(Dataset entries)
╔══
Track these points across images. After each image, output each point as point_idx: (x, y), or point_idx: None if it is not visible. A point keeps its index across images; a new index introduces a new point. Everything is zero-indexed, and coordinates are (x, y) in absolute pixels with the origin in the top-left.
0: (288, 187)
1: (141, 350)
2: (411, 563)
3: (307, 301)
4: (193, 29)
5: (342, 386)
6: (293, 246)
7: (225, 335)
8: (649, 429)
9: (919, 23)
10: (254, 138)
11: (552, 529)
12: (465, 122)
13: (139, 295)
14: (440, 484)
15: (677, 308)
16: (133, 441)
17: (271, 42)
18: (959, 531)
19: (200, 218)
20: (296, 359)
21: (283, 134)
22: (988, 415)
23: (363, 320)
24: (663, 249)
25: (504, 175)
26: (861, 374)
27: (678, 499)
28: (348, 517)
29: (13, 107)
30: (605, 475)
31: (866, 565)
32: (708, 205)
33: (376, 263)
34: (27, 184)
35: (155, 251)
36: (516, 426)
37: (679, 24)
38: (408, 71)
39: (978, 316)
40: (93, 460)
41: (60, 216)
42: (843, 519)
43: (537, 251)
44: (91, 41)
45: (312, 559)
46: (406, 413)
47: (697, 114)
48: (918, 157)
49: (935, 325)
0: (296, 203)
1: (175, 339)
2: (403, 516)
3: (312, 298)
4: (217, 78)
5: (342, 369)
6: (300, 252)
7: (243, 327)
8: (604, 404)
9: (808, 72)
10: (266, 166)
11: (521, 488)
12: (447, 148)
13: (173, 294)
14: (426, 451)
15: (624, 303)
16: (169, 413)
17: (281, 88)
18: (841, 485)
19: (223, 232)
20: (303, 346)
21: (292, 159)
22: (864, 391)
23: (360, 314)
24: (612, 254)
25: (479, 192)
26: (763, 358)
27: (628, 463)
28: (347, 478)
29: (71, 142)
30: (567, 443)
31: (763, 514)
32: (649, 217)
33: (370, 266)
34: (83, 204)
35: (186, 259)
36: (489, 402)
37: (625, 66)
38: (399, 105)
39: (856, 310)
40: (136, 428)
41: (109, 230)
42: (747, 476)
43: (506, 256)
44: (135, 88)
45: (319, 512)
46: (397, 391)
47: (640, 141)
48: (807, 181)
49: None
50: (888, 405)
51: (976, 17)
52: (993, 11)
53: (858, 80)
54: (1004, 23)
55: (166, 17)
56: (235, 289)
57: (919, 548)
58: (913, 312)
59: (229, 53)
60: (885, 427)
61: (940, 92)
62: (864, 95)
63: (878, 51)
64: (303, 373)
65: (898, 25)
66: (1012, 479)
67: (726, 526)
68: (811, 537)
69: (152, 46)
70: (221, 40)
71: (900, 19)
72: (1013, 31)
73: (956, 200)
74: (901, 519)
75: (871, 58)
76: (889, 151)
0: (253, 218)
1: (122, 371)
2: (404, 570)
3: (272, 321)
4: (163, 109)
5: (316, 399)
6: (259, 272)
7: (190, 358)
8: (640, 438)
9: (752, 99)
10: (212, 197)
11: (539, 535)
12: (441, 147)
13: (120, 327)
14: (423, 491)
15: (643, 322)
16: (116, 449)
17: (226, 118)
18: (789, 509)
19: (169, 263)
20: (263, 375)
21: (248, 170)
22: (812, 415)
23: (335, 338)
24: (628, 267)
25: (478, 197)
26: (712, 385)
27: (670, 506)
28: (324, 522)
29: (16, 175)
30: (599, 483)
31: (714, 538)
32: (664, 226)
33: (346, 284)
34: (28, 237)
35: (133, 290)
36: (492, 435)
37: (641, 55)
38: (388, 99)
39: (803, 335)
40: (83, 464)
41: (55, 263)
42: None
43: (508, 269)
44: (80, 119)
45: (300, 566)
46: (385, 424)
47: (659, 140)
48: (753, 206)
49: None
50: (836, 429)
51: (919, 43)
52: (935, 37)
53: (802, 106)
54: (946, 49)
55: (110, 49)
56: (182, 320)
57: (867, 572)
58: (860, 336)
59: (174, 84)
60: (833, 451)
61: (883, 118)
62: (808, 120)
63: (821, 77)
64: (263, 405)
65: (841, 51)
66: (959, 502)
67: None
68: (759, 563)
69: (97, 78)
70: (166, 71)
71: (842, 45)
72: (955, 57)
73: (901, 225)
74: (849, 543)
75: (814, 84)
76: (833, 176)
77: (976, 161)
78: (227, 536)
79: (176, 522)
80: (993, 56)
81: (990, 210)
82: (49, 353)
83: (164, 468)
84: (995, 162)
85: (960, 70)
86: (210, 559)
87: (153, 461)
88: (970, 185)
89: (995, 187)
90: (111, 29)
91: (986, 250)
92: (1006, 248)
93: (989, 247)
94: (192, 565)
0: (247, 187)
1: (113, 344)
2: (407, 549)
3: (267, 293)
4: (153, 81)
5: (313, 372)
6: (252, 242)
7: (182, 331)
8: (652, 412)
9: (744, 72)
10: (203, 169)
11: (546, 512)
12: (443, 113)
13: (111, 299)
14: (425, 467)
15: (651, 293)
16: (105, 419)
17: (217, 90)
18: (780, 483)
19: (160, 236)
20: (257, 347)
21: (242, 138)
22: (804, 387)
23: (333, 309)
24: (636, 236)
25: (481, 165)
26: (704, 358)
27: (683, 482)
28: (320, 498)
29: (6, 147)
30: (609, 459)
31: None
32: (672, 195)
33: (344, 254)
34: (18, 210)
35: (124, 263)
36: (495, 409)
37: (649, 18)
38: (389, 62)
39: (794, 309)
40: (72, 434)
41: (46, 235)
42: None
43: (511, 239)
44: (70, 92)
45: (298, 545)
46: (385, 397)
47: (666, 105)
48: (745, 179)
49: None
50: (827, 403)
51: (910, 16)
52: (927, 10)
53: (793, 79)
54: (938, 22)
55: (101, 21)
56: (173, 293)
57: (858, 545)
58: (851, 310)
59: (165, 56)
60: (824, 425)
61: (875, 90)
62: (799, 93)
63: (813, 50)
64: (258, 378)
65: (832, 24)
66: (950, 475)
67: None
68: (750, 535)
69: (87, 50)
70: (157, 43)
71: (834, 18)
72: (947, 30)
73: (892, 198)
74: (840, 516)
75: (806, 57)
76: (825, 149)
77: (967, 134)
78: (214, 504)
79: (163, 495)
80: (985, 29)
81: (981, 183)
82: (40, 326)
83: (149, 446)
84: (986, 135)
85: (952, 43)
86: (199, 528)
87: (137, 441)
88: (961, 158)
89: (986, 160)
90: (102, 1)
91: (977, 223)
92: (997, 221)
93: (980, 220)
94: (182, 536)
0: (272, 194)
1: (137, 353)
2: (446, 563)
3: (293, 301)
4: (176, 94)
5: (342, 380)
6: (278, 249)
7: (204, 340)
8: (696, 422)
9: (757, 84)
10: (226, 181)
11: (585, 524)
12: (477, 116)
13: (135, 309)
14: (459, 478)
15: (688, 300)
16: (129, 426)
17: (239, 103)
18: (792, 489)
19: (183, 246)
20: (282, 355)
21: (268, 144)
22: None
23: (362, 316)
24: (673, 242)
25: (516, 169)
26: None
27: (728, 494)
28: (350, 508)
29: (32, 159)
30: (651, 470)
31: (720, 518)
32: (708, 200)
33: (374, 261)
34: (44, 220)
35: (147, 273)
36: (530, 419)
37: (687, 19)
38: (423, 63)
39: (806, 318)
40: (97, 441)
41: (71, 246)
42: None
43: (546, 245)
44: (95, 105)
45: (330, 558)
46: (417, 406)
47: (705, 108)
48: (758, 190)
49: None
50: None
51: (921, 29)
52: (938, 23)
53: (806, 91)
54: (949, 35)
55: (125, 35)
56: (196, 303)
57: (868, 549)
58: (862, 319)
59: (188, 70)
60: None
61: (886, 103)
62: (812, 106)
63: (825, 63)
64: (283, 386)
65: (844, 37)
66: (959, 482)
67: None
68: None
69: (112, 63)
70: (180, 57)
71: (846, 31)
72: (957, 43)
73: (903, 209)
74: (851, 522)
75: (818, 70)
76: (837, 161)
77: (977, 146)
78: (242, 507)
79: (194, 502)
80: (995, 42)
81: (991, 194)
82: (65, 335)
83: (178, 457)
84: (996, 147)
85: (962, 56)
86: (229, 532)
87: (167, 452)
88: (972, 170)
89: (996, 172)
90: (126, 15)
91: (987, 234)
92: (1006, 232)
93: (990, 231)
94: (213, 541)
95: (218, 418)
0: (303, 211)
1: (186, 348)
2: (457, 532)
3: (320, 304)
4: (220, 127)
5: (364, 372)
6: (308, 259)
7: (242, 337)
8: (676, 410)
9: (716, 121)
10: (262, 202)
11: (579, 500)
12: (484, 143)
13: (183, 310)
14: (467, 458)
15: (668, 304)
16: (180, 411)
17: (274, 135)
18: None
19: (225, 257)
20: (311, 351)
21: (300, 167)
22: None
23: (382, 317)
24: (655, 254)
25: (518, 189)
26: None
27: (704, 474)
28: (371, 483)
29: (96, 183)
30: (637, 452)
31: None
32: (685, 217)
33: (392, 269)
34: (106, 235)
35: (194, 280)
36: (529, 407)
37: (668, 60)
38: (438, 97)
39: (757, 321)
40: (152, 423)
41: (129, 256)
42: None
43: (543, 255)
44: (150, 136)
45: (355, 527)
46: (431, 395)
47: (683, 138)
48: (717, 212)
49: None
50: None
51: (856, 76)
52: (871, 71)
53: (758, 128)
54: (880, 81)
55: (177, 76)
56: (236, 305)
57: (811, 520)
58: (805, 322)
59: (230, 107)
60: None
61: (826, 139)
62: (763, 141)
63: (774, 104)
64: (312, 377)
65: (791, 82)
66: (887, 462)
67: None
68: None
╚══
PROMPT =>
Your answer must be the lines from the first line of the entries above through the line that contains "45: (312, 559)", written out exactly.

WRITTEN SOLUTION =>
Track these points across images. After each image, output each point as point_idx: (x, y), or point_idx: None if it is not visible. A point keeps its index across images; a new index introduces a new point. Everything is zero-indexed, and coordinates are (x, y) in absolute pixels with the origin in the top-left.
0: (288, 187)
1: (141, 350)
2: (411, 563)
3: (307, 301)
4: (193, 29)
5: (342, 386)
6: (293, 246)
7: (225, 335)
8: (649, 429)
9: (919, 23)
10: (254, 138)
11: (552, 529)
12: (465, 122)
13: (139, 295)
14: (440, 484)
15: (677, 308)
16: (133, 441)
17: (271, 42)
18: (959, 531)
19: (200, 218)
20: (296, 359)
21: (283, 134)
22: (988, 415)
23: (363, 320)
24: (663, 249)
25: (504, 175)
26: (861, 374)
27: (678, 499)
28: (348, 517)
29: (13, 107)
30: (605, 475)
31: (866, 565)
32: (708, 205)
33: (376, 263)
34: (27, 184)
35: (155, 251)
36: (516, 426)
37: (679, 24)
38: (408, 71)
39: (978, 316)
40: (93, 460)
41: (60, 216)
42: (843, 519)
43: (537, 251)
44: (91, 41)
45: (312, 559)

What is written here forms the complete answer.